Cloudera Docs

Customizing Tool Execution Environment

The execution environment can be customized, for tools that need specialized access beyond the default sandbox.

This is achieved by including a config.json file within the tool's directory. This configuration allows developers to:

  • Mount specific directories, such as those from /home/cdsw or other authorized paths.
  • Inject additional environment variables sourced from the host system.
  • Define new custom environment variables.
  • Increase the execution timeout for operations that require more time.

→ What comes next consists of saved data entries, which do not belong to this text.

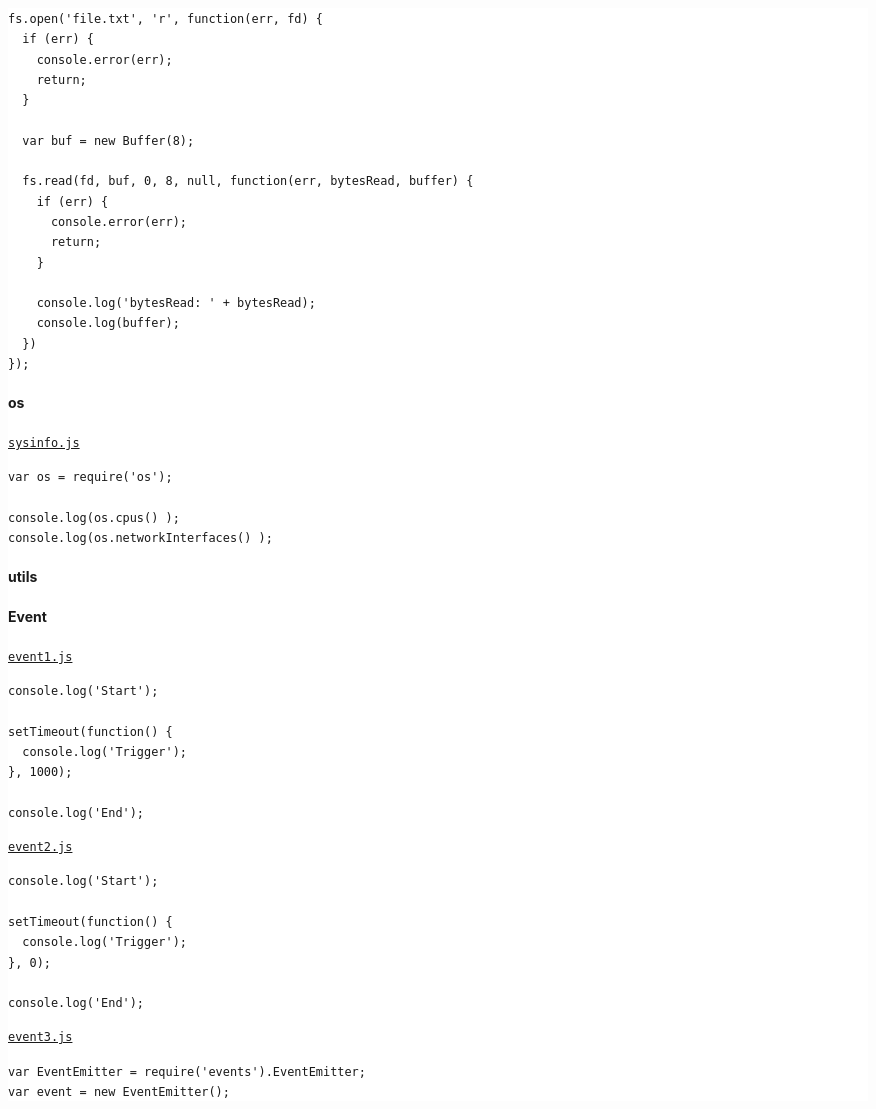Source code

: 	fs.open('file.txt', 'r', function(err, fd) {
	  if (err) {
	    console.error(err);
	    return;
	  }
	
	  var buf = new Buffer(8);
	
	  fs.read(fd, buf, 0, 8, null, function(err, bytesRead, buffer) {
	    if (err) {
	      console.error(err);
	      return;
	    }
	
	    console.log('bytesRead: ' + bytesRead);
	    console.log(buffer);
	  })
	});



#### os ####

[`sysinfo.js`](./example/nodejs/ex_os/sysinfo.js)

	var os = require('os');
	
	console.log(os.cpus() );
	console.log(os.networkInterfaces() );


#### utils ####


#### Event ####

[`event1.js`](./example/nodejs/ex_event/event1.js)

	console.log('Start');
	
	setTimeout(function() {
	  console.log('Trigger');
	}, 1000);
	
	console.log('End');


[`event2.js`](./example/nodejs/ex_event/event2.js)

	console.log('Start');
	
	setTimeout(function() {
	  console.log('Trigger');
	}, 0);
	
	console.log('End');


[`event3.js`](./example/nodejs/ex_event/event3.js)

	var EventEmitter = require('events').EventEmitter;
	var event = new EventEmitter();
	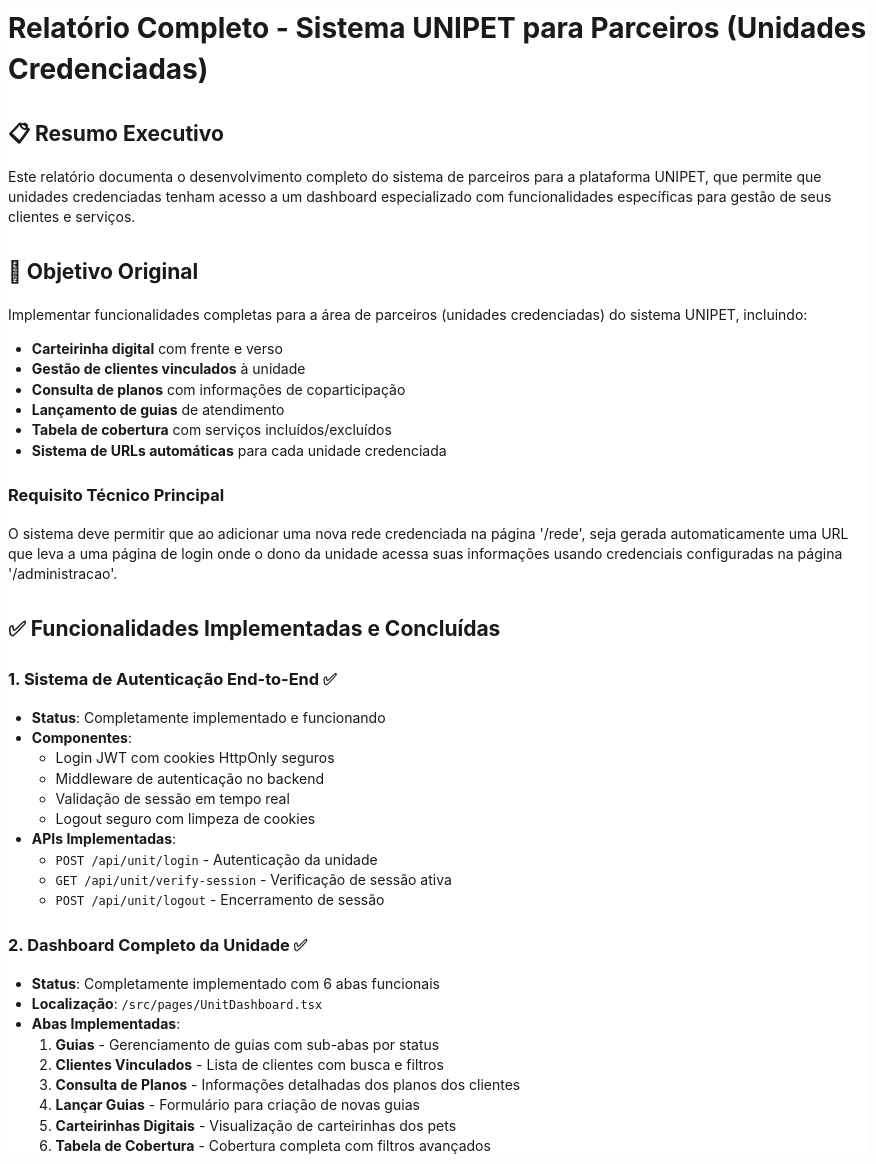 # Relatório Completo - Sistema UNIPET para Parceiros (Unidades Credenciadas)

## 📋 Resumo Executivo

Este relatório documenta o desenvolvimento completo do sistema de parceiros para a plataforma UNIPET, que permite que unidades credenciadas tenham acesso a um dashboard especializado com funcionalidades específicas para gestão de seus clientes e serviços.

## 🎯 Objetivo Original

Implementar funcionalidades completas para a área de parceiros (unidades credenciadas) do sistema UNIPET, incluindo:

- **Carteirinha digital** com frente e verso
- **Gestão de clientes vinculados** à unidade
- **Consulta de planos** com informações de coparticipação
- **Lançamento de guias** de atendimento
- **Tabela de cobertura** com serviços incluídos/excluídos
- **Sistema de URLs automáticas** para cada unidade credenciada

### Requisito Técnico Principal
O sistema deve permitir que ao adicionar uma nova rede credenciada na página '/rede', seja gerada automaticamente uma URL que leva a uma página de login onde o dono da unidade acessa suas informações usando credenciais configuradas na página '/administracao'.

## ✅ Funcionalidades Implementadas e Concluídas

### 1. Sistema de Autenticação End-to-End ✅
- **Status**: Completamente implementado e funcionando
- **Componentes**:
  - Login JWT com cookies HttpOnly seguros
  - Middleware de autenticação no backend
  - Validação de sessão em tempo real
  - Logout seguro com limpeza de cookies
- **APIs Implementadas**:
  - `POST /api/unit/login` - Autenticação da unidade
  - `GET /api/unit/verify-session` - Verificação de sessão ativa
  - `POST /api/unit/logout` - Encerramento de sessão

### 2. Dashboard Completo da Unidade ✅
- **Status**: Completamente implementado com 6 abas funcionais
- **Localização**: `/src/pages/UnitDashboard.tsx`
- **Abas Implementadas**:
  1. **Guias** - Gerenciamento de guias com sub-abas por status
  2. **Clientes Vinculados** - Lista de clientes com busca e filtros
  3. **Consulta de Planos** - Informações detalhadas dos planos dos clientes
  4. **Lançar Guias** - Formulário para criação de novas guias
  5. **Carteirinhas Digitais** - Visualização de carteirinhas dos pets
  6. **Tabela de Cobertura** - Cobertura completa com filtros avançados
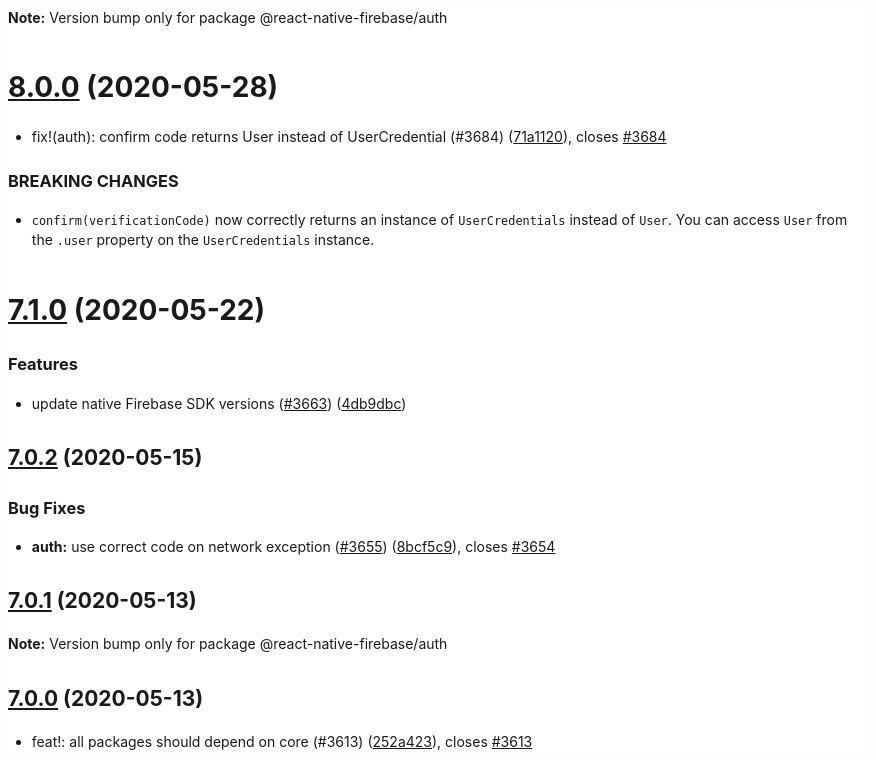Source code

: **Note:** Version bump only for package @react-native-firebase/auth

# [8.0.0](https://github.com/invertase/react-native-firebase/compare/@react-native-firebase/auth@7.1.0...@react-native-firebase/auth@8.0.0) (2020-05-28)

- fix!(auth): confirm code returns User instead of UserCredential (#3684) ([71a1120](https://github.com/invertase/react-native-firebase/commit/71a1120337acd73d2483103f2acd560e8e99a335)), closes [#3684](https://github.com/invertase/react-native-firebase/issues/3684)

### BREAKING CHANGES

- `confirm(verificationCode)` now correctly returns an instance of `UserCredentials` instead of `User`. You can access `User` from the `.user` property on the `UserCredentials` instance.

# [7.1.0](https://github.com/invertase/react-native-firebase/compare/@react-native-firebase/auth@7.0.2...@react-native-firebase/auth@7.1.0) (2020-05-22)

### Features

- update native Firebase SDK versions ([#3663](https://github.com/invertase/react-native-firebase/issues/3663)) ([4db9dbc](https://github.com/invertase/react-native-firebase/commit/4db9dbc3ec20bf96de0efad15000f00b41e4a799))

## [7.0.2](https://github.com/invertase/react-native-firebase/compare/@react-native-firebase/auth@7.0.1...@react-native-firebase/auth@7.0.2) (2020-05-15)

### Bug Fixes

- **auth:** use correct code on network exception ([#3655](https://github.com/invertase/react-native-firebase/issues/3655)) ([8bcf5c9](https://github.com/invertase/react-native-firebase/commit/8bcf5c945db5614835630b6d0cf4951c4a5b2a2d)), closes [#3654](https://github.com/invertase/react-native-firebase/issues/3654)

## [7.0.1](https://github.com/invertase/react-native-firebase/compare/@react-native-firebase/auth@7.0.0...@react-native-firebase/auth@7.0.1) (2020-05-13)

**Note:** Version bump only for package @react-native-firebase/auth

## [7.0.0](https://github.com/invertase/react-native-firebase/compare/@react-native-firebase/auth@7.0.0...@react-native-firebase/auth@7.0.0) (2020-05-13)

- feat!: all packages should depend on core (#3613) ([252a423](https://github.com/invertase/react-native-firebase/commit/252a4239e98a0f2a55c4afcd2d82e4d5f97e65e9)), closes [#3613](https://github.com/invertase/react-native-firebase/issues/3613)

Using the config.json file

The config.json file must be utilized when your tool requires the following specialized configurations:
  • Accessing Specific Project Subdirectories: Mount a subdirectory from /home/cdsw/my-project that is not included in the default workflow_data area.
  • Defining Additional Environment Variables: Access host environment variables that are typically filtered out by the execution environment.
  • Specifying Custom Configuration Paths: Mount configuration directories from non-standard locations, such as /opt or /etc.
  • Extending Execution Time: Set a longer timeout for tools that execute long-running operations.
Create a config.json file in your tool directory with the following structure:
{
  "sandbox": {
    "timeout": 1800,
    "mounts": [
      {
        "host_path": "/home/cdsw/my-project/custom-data",
        "sandbox_path": "/home/cdsw/my-project/custom-data",
        "read_only": true,
        "required": false
      }
    ],
    "environment": {
      "variables": {
        "MY_TOOL_CONFIG": "/opt/my-tool/config",
        "MY_TOOL_LOG_LEVEL": "DEBUG"
      }
    }
  }
}

Accessing Directories from /home/cdsw

To access the /home/cdsw directory within your CML project that is not automatically included in the standard workflow_data mount, you must explicitly mount that directory for your tool.

Example: Mounting a custom data directory
{
  "sandbox": {
    "mounts": [
      {
        "host_path": "/home/cdsw/my-project/custom-models",
        "sandbox_path": "/home/cdsw/my-project/custom-models",
        "read_only": true,
        "required": false
      }
    ]
  }
}
Tool code to use the mounted directory:
import os

def run_tool(config, args):
    # ✅ Access the mounted directory
    models_dir = "/home/cdsw/my-project/custom-models"
    
    # List available model files
    if os.path.exists(models_dir):
        model_files = os.listdir(models_dir)
        print(f"Available models: {model_files}")
        
        # Load a specific model
        model_path = os.path.join(models_dir, "my-model.pkl")
        if os.path.exists(model_path):
            # Load and use the model
            pass

Setting Custom Environment Variables

Custom environment variables can be set that are specific to your tool.

Example: Custom configuration
{
  "sandbox": {
    "environment": {
      "variables": {
        "MY_TOOL_CONFIG_PATH": "/opt/my-tool/config",
        "MY_TOOL_LOG_LEVEL": "DEBUG",
        "MY_TOOL_CACHE_DIR": "/opt/my-tool/cache"
      }
    }
  }
}
Tool code to use custom environment variables:
import os

def run_tool(config, args):
    # ✅ Access custom environment variables
    config_path = os.environ.get('MY_TOOL_CONFIG_PATH')
    log_level = os.environ.get('MY_TOOL_LOG_LEVEL', 'INFO')
    cache_dir = os.environ.get('MY_TOOL_CACHE_DIR')
    
    print(f"Config path: {config_path}")
    print(f"Log level: {log_level}")

Security Restrictions

  • All mounts are strictly read-only, irrespective of any read_only: false configuration setting.
  • The following path prefixes are authorized: /usr, /lib, /bin, /sbin, /opt, /var, /sys, /etc, /home/cdsw, /runtime-addons, and /tmp. Only paths beginning with these prefixes are permitted.
  • Access to the following directories is restricted: /root,/proc, /dev, /home/* (with the exception of /home/cdsw).